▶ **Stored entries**
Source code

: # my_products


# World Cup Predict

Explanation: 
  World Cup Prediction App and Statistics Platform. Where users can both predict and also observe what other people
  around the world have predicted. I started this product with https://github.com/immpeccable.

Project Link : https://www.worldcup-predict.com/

▶ **Request**
Reproduce word for word every line of the records from the one containing "# World Cup Predict" through the end, inclusive.

▶ **Written solution**
# World Cup Predict

Explanation: 
  World Cup Prediction App and Statistics Platform. Where users can both predict and also observe what other people
  around the world have predicted. I started this product with https://github.com/immpeccable.

Project Link : https://www.worldcup-predict.com/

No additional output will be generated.